(Extracted information)

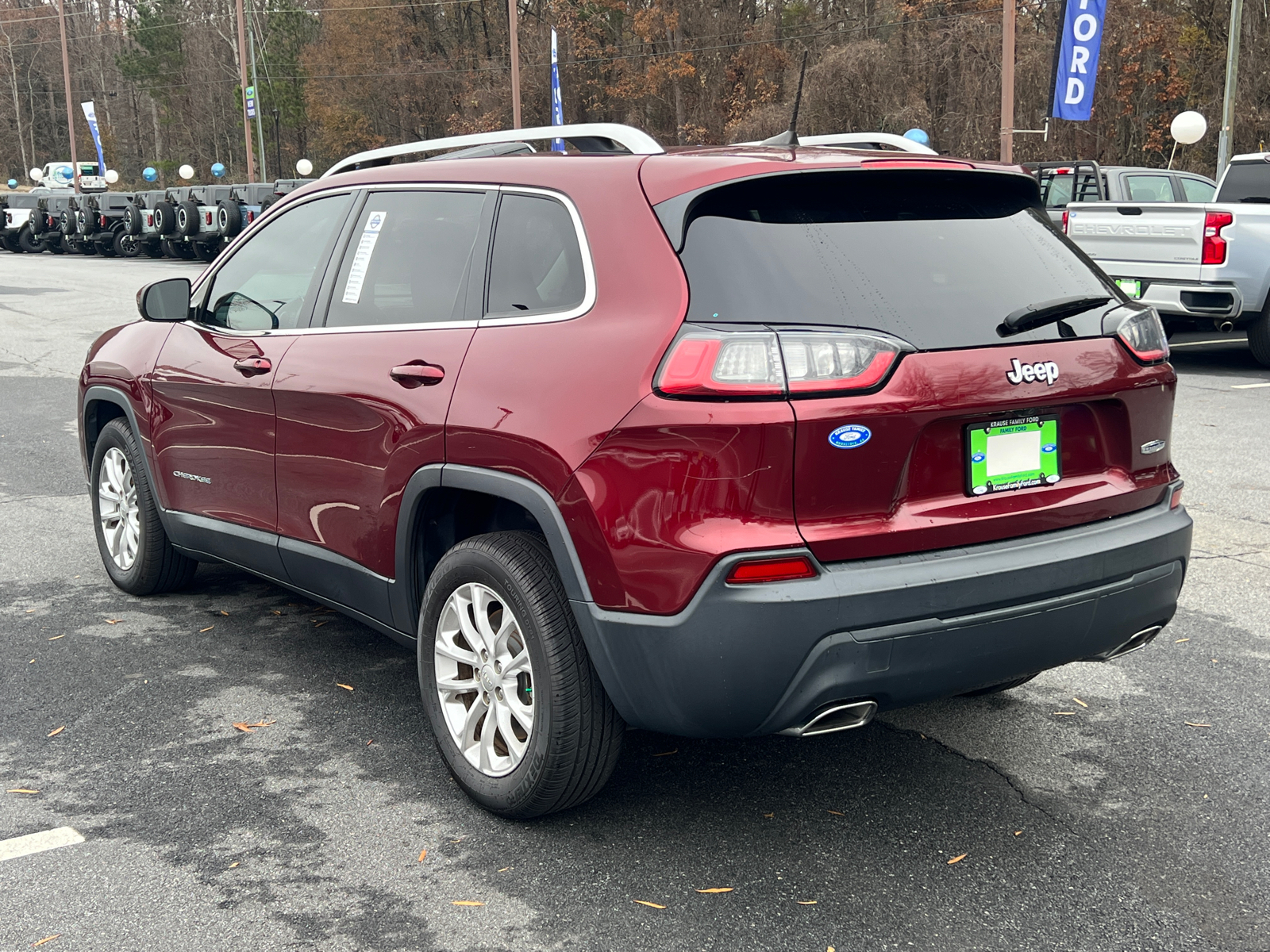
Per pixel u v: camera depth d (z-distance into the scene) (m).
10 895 2.85
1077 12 19.95
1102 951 2.61
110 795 3.38
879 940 2.66
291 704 4.05
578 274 3.05
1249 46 34.25
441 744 3.38
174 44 82.50
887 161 3.00
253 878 2.93
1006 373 2.84
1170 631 4.73
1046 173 14.10
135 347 4.91
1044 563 2.86
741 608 2.62
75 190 55.69
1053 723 3.88
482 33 68.50
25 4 113.06
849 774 3.50
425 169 3.70
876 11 45.88
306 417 3.78
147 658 4.49
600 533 2.78
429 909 2.79
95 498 5.39
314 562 3.91
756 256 2.78
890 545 2.73
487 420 3.06
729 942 2.65
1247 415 9.26
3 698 4.10
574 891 2.86
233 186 31.20
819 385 2.64
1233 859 3.01
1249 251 11.11
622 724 3.04
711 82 52.50
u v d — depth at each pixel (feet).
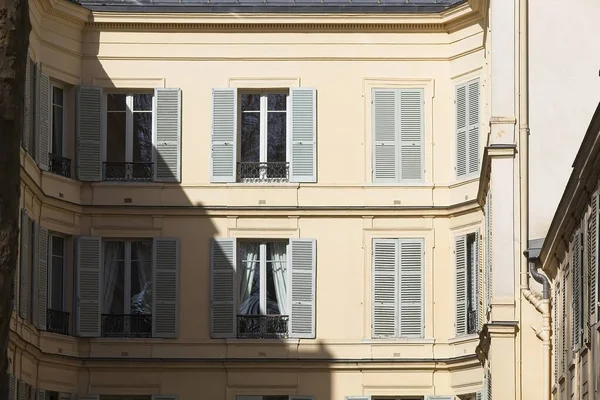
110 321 203.62
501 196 176.24
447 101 205.57
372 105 206.39
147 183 204.64
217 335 203.00
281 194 205.46
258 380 202.49
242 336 203.21
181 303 203.62
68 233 202.49
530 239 175.73
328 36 207.31
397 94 206.28
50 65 201.26
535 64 177.78
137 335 203.51
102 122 205.57
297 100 206.39
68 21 203.72
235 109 206.08
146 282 205.46
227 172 205.46
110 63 206.08
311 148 205.98
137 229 204.54
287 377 202.28
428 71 206.08
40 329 196.24
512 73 177.78
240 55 207.31
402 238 204.33
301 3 206.49
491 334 173.99
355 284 203.92
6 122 80.59
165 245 204.03
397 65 206.59
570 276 147.13
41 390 196.24
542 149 176.76
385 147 205.77
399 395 201.67
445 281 203.41
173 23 206.49
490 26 182.19
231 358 202.28
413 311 203.21
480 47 200.64
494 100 177.78
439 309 203.00
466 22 202.49
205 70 207.21
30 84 194.08
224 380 202.59
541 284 173.88
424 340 202.18
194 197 204.95
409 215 204.13
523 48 177.58
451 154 204.54
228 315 203.21
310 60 207.21
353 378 202.28
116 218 204.33
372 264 204.13
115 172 205.16
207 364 202.28
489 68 186.50
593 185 126.72
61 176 201.57
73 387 201.05
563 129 176.86
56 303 202.18
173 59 206.90
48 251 200.23
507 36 178.19
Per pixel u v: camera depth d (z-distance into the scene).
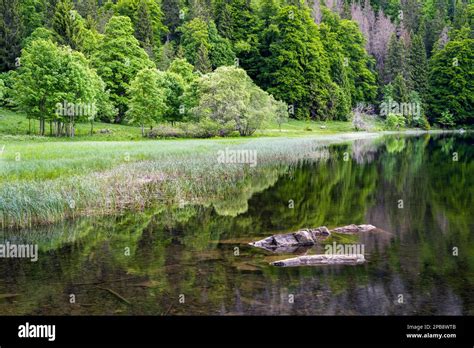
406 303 7.46
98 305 7.40
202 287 8.09
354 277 8.60
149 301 7.52
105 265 9.45
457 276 8.69
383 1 139.00
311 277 8.59
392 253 10.16
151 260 9.74
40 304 7.46
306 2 111.12
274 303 7.41
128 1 90.31
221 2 98.00
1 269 9.26
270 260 9.66
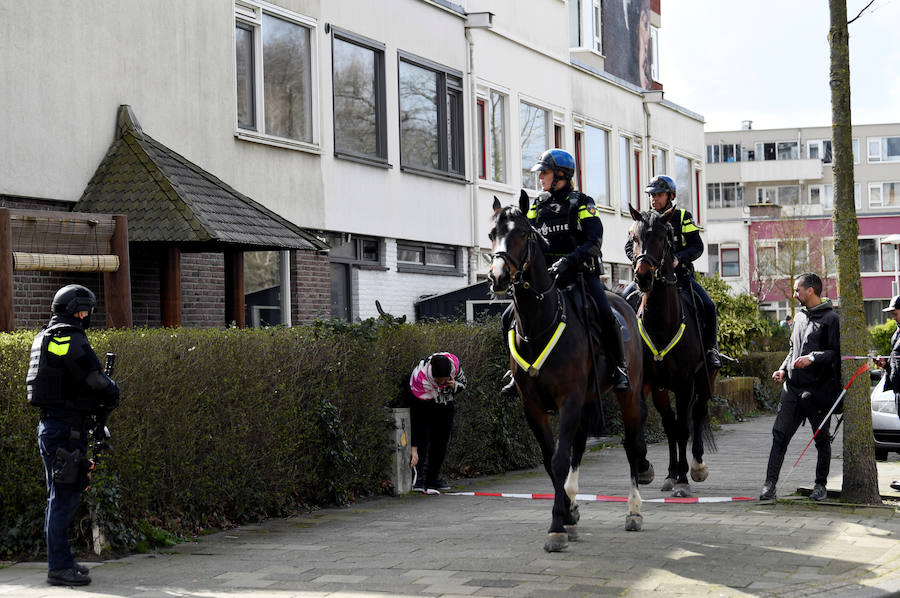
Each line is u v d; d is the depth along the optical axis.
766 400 27.39
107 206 13.71
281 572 7.72
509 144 25.75
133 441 8.73
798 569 7.57
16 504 8.40
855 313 10.45
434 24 22.64
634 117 33.50
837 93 10.52
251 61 17.61
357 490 11.68
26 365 8.21
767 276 62.59
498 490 12.37
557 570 7.54
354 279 20.08
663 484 11.88
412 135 21.98
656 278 10.60
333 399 11.11
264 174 17.55
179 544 8.94
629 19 37.72
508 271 7.85
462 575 7.45
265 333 10.27
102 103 14.46
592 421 8.84
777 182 90.12
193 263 15.70
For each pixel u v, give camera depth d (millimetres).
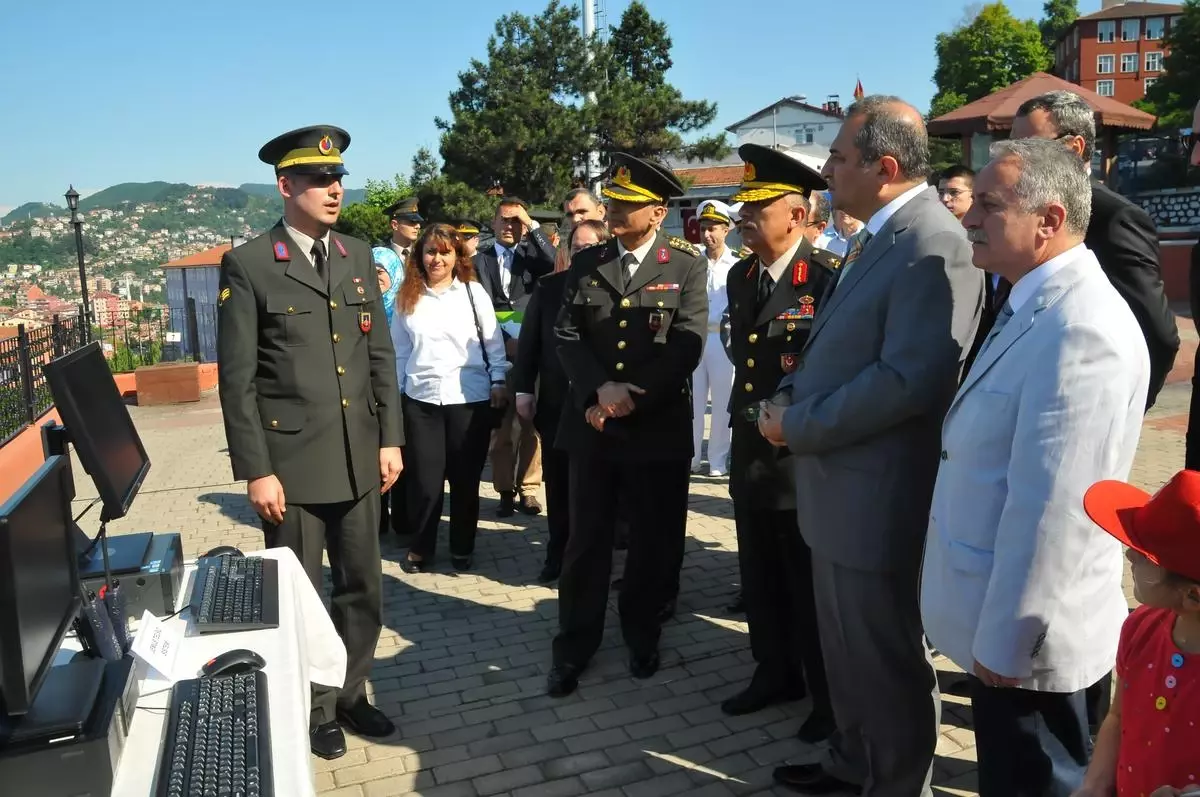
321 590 3443
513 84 26734
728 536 5785
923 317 2367
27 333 8383
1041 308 2088
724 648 4203
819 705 3324
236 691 2240
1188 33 36969
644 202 3631
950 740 3299
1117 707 1904
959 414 2238
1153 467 6875
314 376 3273
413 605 4871
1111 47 65188
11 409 7676
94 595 2541
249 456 3156
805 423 2502
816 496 2615
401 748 3408
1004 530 2057
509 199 6762
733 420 3477
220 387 3188
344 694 3506
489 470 7922
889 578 2508
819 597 2670
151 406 12297
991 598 2074
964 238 2453
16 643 1744
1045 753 2250
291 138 3211
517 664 4117
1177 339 3057
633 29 35938
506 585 5141
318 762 3316
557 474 5074
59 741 1837
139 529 6527
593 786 3125
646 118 26828
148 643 2455
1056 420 1988
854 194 2561
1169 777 1663
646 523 3879
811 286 3279
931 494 2512
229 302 3186
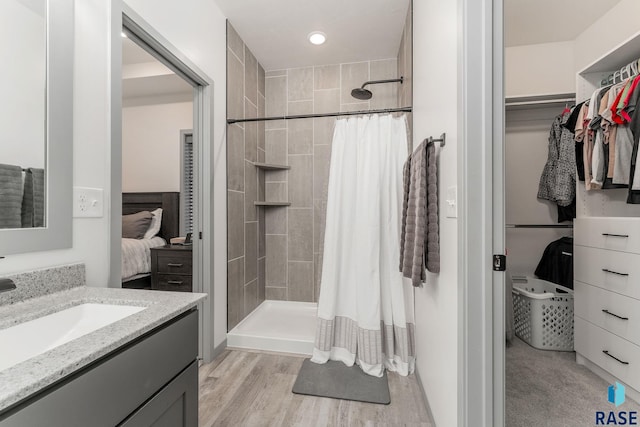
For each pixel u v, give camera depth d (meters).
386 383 1.75
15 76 0.95
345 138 2.03
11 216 0.92
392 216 1.93
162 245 3.23
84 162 1.16
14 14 0.95
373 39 2.58
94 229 1.20
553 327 2.14
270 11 2.20
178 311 0.86
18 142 0.95
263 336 2.21
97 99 1.21
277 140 3.12
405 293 1.93
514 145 2.56
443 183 1.29
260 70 3.01
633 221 1.53
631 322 1.54
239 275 2.50
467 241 0.97
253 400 1.59
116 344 0.64
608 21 2.12
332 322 2.01
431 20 1.47
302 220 3.07
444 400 1.23
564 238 2.31
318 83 3.04
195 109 2.04
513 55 2.57
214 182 2.10
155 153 3.54
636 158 1.57
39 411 0.51
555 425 1.40
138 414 0.72
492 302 0.96
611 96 1.74
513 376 1.81
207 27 2.02
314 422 1.43
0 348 0.72
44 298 0.95
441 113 1.29
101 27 1.23
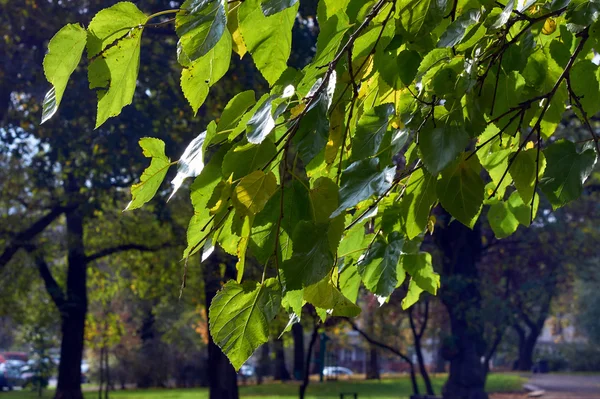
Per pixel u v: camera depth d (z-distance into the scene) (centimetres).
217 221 159
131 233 2209
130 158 1562
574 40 237
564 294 4725
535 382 3434
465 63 183
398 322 3131
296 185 166
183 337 3819
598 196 2191
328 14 186
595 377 3966
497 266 2717
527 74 231
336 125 193
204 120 1559
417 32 189
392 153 192
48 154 1612
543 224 2272
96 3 1440
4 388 3881
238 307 160
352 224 208
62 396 2325
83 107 1462
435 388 3209
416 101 195
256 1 160
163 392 3353
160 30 1459
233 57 1450
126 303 3831
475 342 2016
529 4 184
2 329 5322
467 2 204
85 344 2941
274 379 4103
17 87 1542
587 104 235
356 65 195
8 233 1859
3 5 1436
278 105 159
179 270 2175
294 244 160
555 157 193
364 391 3088
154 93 1557
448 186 191
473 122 186
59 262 2716
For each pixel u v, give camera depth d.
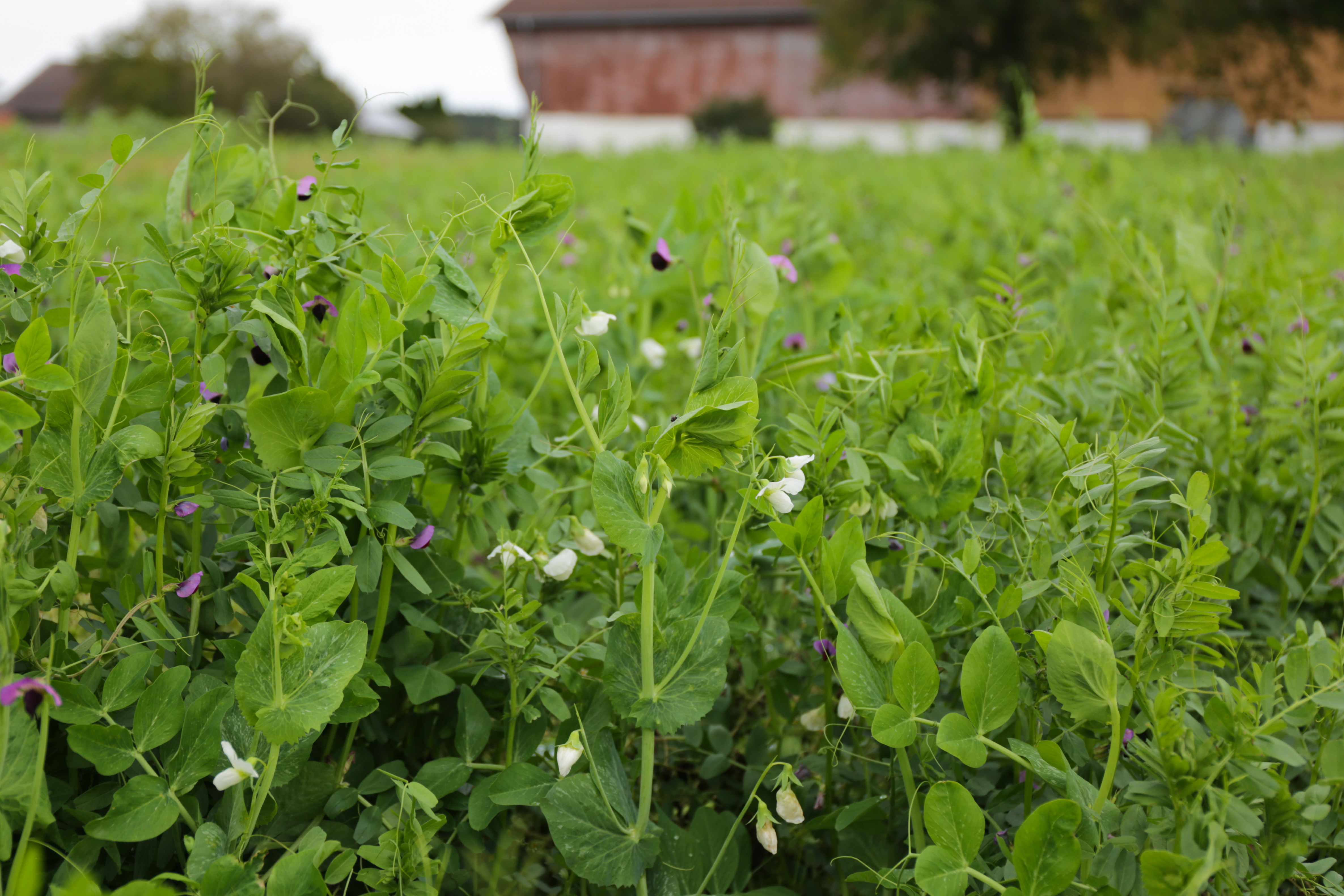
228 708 1.26
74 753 1.29
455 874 1.45
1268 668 1.22
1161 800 1.19
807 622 1.81
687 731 1.76
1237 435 2.07
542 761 1.57
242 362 1.54
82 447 1.28
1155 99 33.53
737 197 2.72
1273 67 28.11
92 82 55.47
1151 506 1.39
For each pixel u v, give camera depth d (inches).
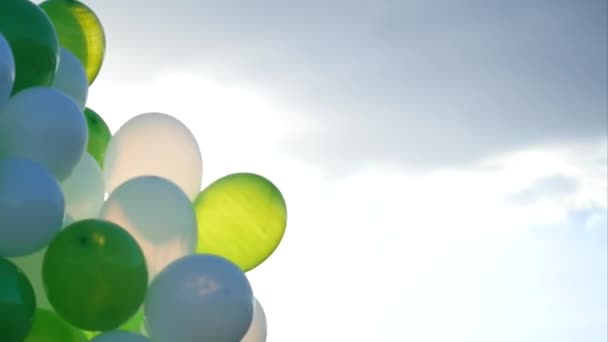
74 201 143.3
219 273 136.9
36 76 139.7
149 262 138.9
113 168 149.6
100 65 160.6
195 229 142.9
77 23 156.5
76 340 135.4
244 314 137.3
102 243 131.8
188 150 151.2
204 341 135.3
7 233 129.6
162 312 135.0
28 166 131.7
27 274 135.6
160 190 140.8
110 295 131.2
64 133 135.6
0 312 127.5
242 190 149.0
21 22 138.7
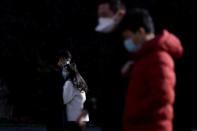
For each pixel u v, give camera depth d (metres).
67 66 15.19
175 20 29.69
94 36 33.56
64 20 34.59
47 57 33.16
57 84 15.17
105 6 7.73
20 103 34.12
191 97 13.33
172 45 6.94
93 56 32.91
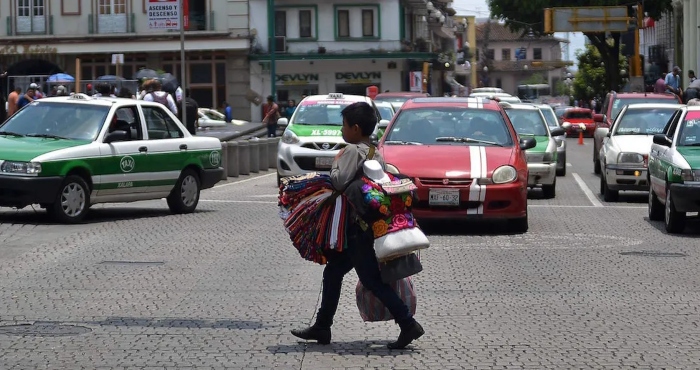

(End Extracted information)

▶ **Problem details**
How many lines in the entries above include the string "scene"? Give only the number.

▶ **Finished task**
3